==== Text segment ====

Scouting Report: UCLA football vs. North Carolina Central
No. 24 UCLA football (2-0) is welcoming a historically Black university for the second time in as many seasons when North Carolina Central (2-0) comes to the Rose Bowl on Saturday. Here is this week’s scouting report from senior staff writer Jack Nelson and staff writer Gavin Carlson – neither of whom can comprehend why you haven’t checked out the newest Out of Bounds episode.
NC Central’s Offense
Offensive scheme: Option
Run-pass percentage: 58.5% run, 41.5% pass
Strength: QB-RB duo
Weakness: Offensive Line
X-Factor: RB Latrell Collier
Few FCS teams went the distance with Deion Sanders’ squad last season, and even fewer came out on top.
Just one did, to be exact, and that’s who the Bruins must fend off in their quest toward 3-0.
North Carolina Central rode the highest of highs into this season, having upended then-undefeated Jackson State in the 2022 Celebration Bowl to secure its fourth-ever HBCU national title.
But just because the Eagles reached the peak doesn’t mean they’re already falling from their perch.
NC Central’s title defense is already off to a winning start with its offensive core still intact. Quarterback Davius Richard and running back Latrell Collier showed last season that it takes two to tango in offensive coordinator Matt Leone’s scheme, and they’ve continued to dictate the Eagles’ offense so far in 2023.
The duo spearheads the No. 11 scoring offense in the FCS, with the Eagles also ranking No. 33 in the league overall with nearly 400 yards per game of total offense. They rely heavily on the versatility of Richard and Collier to attain that yardage – functioning as both scoring threats and facilitators.
Richard, a reigning finalist for FCS offensive player of the year, is one of the most accomplished Eagle quarterbacks of all time, but has done a considerable amount of work on the ground as well. He’s totaled nearly 1300 rushing yards as the No. 2 option in the run game since 2021, and uses his body better than most in the open field, showing little hesitancy to trade blows with defenders.
He’s joined in the backfield by another dual-threat in Collier, who leads all Eagles in receiving yards and is tied for second in receptions. The 2022 All-MEAC First Team honoree’s emergence as a pass catcher has been critical following the loss of NC Central’s top receiver from a season ago.

====

Exercise details:
Answer the following from the scouting report.
(a) What offensive scheme does NC Central run?
(b) In which game did NC Central beat Jackson State to win its fourth-ever HBCU national title?
(c) Where does NC Central's scoring offense rank in the FCS?

==== Material provided ====

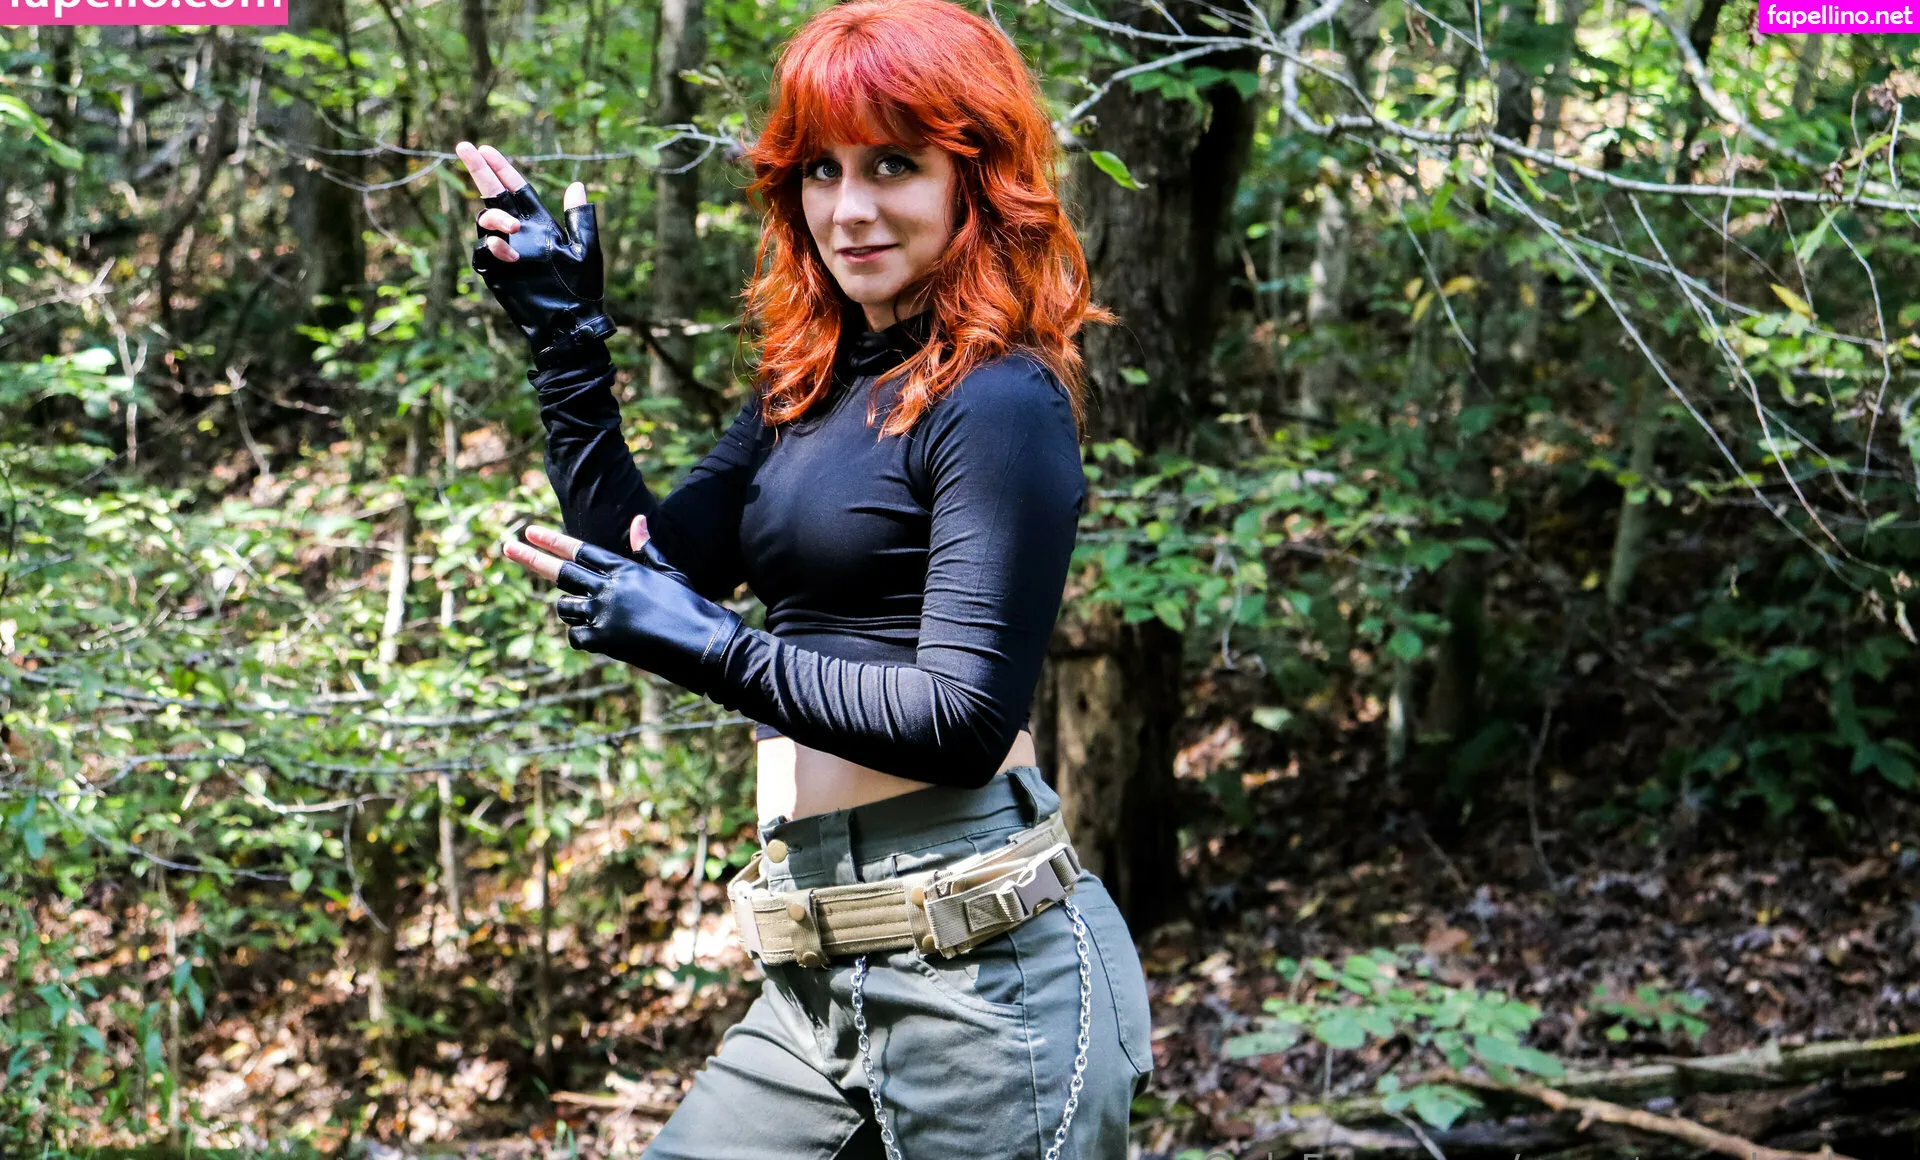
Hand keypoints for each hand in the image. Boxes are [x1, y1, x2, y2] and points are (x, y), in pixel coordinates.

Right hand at [456, 141, 615, 366]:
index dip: (502, 169)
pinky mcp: (496, 271)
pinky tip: (510, 254)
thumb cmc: (581, 290)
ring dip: (495, 216)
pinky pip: (482, 251)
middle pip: (493, 195)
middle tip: (464, 147)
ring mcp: (506, 251)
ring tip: (512, 227)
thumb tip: (577, 184)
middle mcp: (520, 234)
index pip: (517, 190)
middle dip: (479, 171)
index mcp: (541, 225)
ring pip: (486, 221)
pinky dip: (493, 246)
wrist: (569, 324)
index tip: (486, 149)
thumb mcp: (586, 249)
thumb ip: (579, 218)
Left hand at [503, 524, 740, 692]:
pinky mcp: (603, 640)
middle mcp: (609, 587)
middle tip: (508, 547)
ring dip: (569, 609)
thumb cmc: (691, 607)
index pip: (580, 550)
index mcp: (625, 569)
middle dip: (531, 558)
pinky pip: (575, 636)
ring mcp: (603, 613)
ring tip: (586, 613)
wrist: (703, 643)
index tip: (530, 531)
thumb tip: (637, 521)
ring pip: (565, 607)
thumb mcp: (670, 573)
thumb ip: (647, 550)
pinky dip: (581, 637)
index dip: (554, 540)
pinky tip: (597, 639)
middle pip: (560, 571)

====

Solution to this exercise:
(a) Option
(b) The 2022 Celebration Bowl
(c) No. 11